# Directions
1. Rewrite the post on childhood reading from the words containing "No, Mom and" through "she ever made.", putting "H. G. Wells" in place of "Jules Verne".
2. Which writers does the post on childhood reading name?

# Text segment
^^^^^^^^^^^^^^^^
This is an irregular Saturday post, because I have something Christmassy planned for Tuesday.
When I was a little kid, my mom and I had this great tradition: before bed, we would gather up all my books and dump them in a pile on her (impossibly-huge-to-a-six-year-old) bed, curl up with a snack, and read together. Mom tells me that we rarely even planned to read the books I piled high around us, I just liked to be near them all. We called them “Read and Eat Parties”. It was the best, and I’m convinced this is the source of my lifelong love of reading. Books are safe to me, and comfortable, and a huge connection to my family both as a kid and as an adult.
But while every parent knows that sitting down and reading with your kids is important, Mom did something a little different. We didn’t read Dr. Seuss or Judy Blume, or even Artemis Fowl or– with the exception of a brief stint that lasted about two of the seven books– Harry Potter. I read books about people my age in my own time, in my own space.
No, Mom and I curled up with huge tomes of Jules Verne and Doyle. Books about explorers who were engaged to their cousins, undersea terrorists, and opium addicts that solved murder mysteries. At age six, my mom read me books about women nearly burned to death in a funeral pyre, about stepfathers who tried to marry their stepdaughters for their money, about speckled bands and venomous snakes. We look back on that and laugh about how completely inappropriate that reading material is.
It was one of the best parenting decisions she ever made.
^^^^^^^^^^^^^^^^
# Information given

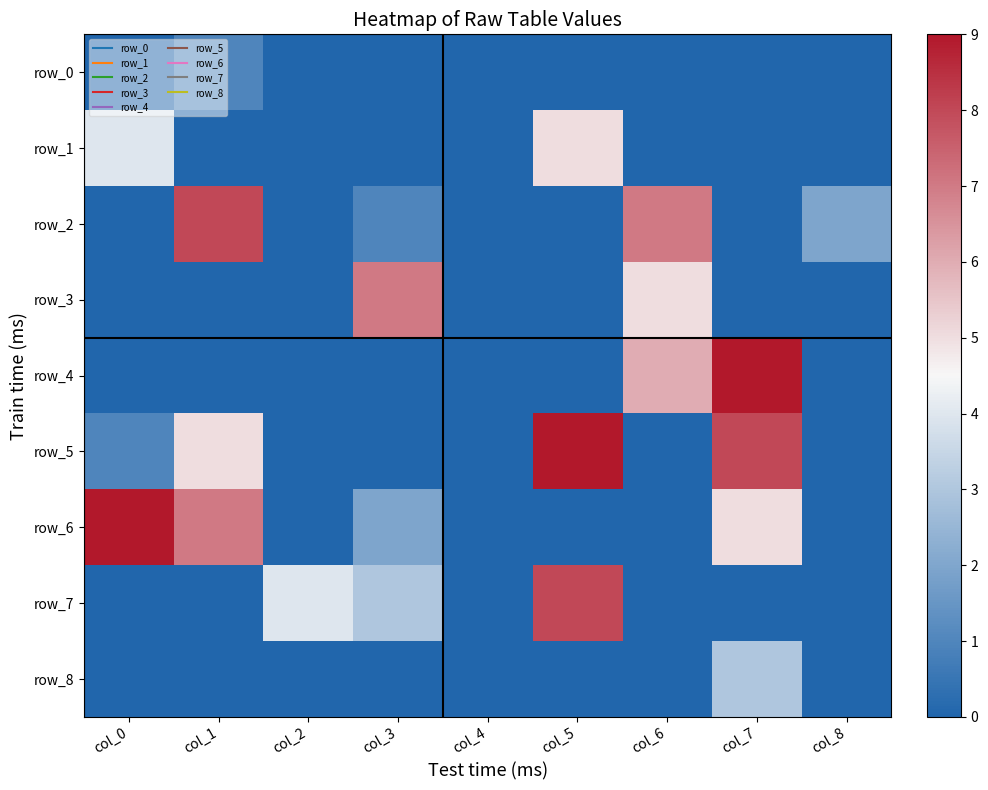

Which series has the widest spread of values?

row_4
^^^^^^^^^^^^^^^^
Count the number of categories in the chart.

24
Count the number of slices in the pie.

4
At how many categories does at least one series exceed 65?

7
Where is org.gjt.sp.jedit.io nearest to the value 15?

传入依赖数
^^^^^^^^^^^^^^^^
# Solved problems
1.
No, Mom and I curled up with huge tomes of H. G. Wells and Doyle. Books about explorers who were engaged to their cousins, undersea terrorists, and opium addicts that solved murder mysteries. At age six, my mom read me books about women nearly burned to death in a funeral pyre, about stepfathers who tried to marry their stepdaughters for their money, about speckled bands and venomous snakes. We look back on that and laugh about how completely inappropriate that reading material is.
It was one of the best parenting decisions she ever made.

2. Dr. Seuss, Judy Blume, Jules Verne, Doyle